# Plastic in LED light cracked, where to buy replacement?



## Pocky (Jun 20, 2015)

You know the thin plastic in LED lights? Mine is cracked. Anyone know where I can buy similar material to replace it?


----------



## sLAsh (Apr 14, 2015)

Home depot or lowes carry polycarbonate/lexan that should work. You can get acrylic from laird plastics. Alternatively look for something cheap in the dollar store that you can dismantle


----------



## Jeepcarpenter (Sep 29, 2018)

The polycarbonate, acrylic and lexan in Home Depot is often not near thin enough and would probably have to be routed with a rebate at the long edges to fit into the channels, at least to what I am accustomed to for led's. I honestly don't know where for clear, but I use white Mylar as a diffuser for brighter lights; it's possible clear Mylar or duralar would work. Or if you cannot find a good replacement alternative, can use epoxy to seal or mend cracks or missing pieces, using an old gift card to smooth out, or the same white Mylar as a form for larger holes as the epoxy can't adhere properly to Mylar. The cheap dollar store epoxy syringes work well. I have (edit: white) Mylar and epoxy if you want to go the repair route.

How big of a light? I might have a piece of acrylic big enough, that I could mill for you.


Sent from my iPhone using Tapatalk


----------



## Pocky (Jun 20, 2015)

It's the Chihiros A351. The seller said they would send me a replacement so I'll just wait for it. Could take some time since Canada Post strike.


----------

☆ ☆ ☆ ☆

Work order 1
Please repeat the passage of the LED plastic thread word for word, starting at "The polycarbonate, acrylic" and ending at "mill for you.".
Work order 2
For each statement, say yes or no depending on whether it agrees with the LED plastic thread, and quote the words that decide it. (a) One reply says Home Depot or Lowes carry polycarbonate/lexan that should work. (b) The light is identified as the Chihiros A351. (c) One reply says epoxy bonds well to Mylar.
The material that follows is separate from the LED plastic thread.

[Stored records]
☆ ☆ ☆ ☆

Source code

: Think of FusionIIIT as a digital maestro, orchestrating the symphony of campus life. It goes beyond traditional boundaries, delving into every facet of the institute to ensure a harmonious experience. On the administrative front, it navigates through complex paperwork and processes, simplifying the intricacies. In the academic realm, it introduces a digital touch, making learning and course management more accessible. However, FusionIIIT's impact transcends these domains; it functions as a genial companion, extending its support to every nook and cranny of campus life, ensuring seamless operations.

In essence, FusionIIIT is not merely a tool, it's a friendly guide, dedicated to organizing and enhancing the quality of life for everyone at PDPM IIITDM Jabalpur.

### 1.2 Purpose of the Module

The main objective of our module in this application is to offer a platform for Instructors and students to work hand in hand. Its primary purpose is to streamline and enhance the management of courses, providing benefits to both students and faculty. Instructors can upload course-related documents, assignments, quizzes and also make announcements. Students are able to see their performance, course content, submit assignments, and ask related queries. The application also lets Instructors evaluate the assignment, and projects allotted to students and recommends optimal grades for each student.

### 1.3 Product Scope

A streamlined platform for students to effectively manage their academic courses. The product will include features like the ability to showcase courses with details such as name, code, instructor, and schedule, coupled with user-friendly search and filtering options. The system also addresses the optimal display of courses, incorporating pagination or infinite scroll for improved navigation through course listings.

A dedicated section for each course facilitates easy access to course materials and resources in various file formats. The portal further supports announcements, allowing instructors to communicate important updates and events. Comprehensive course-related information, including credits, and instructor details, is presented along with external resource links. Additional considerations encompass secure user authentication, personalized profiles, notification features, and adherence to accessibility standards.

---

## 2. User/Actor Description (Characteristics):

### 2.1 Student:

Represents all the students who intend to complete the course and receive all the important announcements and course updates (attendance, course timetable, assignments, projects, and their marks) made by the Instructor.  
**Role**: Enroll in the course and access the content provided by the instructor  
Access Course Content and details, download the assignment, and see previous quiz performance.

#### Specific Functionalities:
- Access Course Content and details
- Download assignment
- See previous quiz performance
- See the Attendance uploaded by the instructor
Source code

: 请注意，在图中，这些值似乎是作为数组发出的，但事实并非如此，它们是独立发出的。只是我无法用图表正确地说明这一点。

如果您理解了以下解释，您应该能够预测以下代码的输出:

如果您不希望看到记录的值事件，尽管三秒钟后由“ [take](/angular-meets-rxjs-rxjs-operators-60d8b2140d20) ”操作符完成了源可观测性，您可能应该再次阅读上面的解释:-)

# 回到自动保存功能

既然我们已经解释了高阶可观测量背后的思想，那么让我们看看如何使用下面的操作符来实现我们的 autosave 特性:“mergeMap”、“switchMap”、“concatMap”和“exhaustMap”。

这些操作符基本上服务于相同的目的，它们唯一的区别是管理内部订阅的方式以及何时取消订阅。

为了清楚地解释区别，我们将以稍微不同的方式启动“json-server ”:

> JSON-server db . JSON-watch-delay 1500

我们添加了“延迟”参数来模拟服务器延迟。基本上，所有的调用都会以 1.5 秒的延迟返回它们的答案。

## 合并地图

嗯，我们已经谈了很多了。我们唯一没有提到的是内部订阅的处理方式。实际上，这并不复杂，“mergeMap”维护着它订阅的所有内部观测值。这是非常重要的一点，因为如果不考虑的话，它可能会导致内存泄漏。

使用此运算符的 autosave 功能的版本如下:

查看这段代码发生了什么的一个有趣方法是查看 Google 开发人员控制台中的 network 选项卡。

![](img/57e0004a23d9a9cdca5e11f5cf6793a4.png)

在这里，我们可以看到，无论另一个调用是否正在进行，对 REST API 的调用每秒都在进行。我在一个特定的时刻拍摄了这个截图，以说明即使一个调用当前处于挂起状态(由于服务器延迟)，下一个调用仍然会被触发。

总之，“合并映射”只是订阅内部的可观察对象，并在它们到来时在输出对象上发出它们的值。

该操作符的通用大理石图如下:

☆ ☆ ☆ ☆

Exercise solution 1
The polycarbonate, acrylic and lexan in Home Depot is often not near thin enough and would probably have to be routed with a rebate at the long edges to fit into the channels, at least to what I am accustomed to for led's. I honestly don't know where for clear, but I use white Mylar as a diffuser for brighter lights; it's possible clear Mylar or duralar would work. Or if you cannot find a good replacement alternative, can use epoxy to seal or mend cracks or missing pieces, using an old gift card to smooth out, or the same white Mylar as a form for larger holes as the epoxy can't adhere properly to Mylar. The cheap dollar store epoxy syringes work well. I have (edit: white) Mylar and epoxy if you want to go the repair route.

How big of a light? I might have a piece of acrylic big enough, that I could mill for you.

Exercise solution 2
(a) Yes: "Home depot or lowes carry polycarbonate/lexan that should work."
(b) Yes: "It's the Chihiros A351."
(c) No: "the epoxy can't adhere properly to Mylar."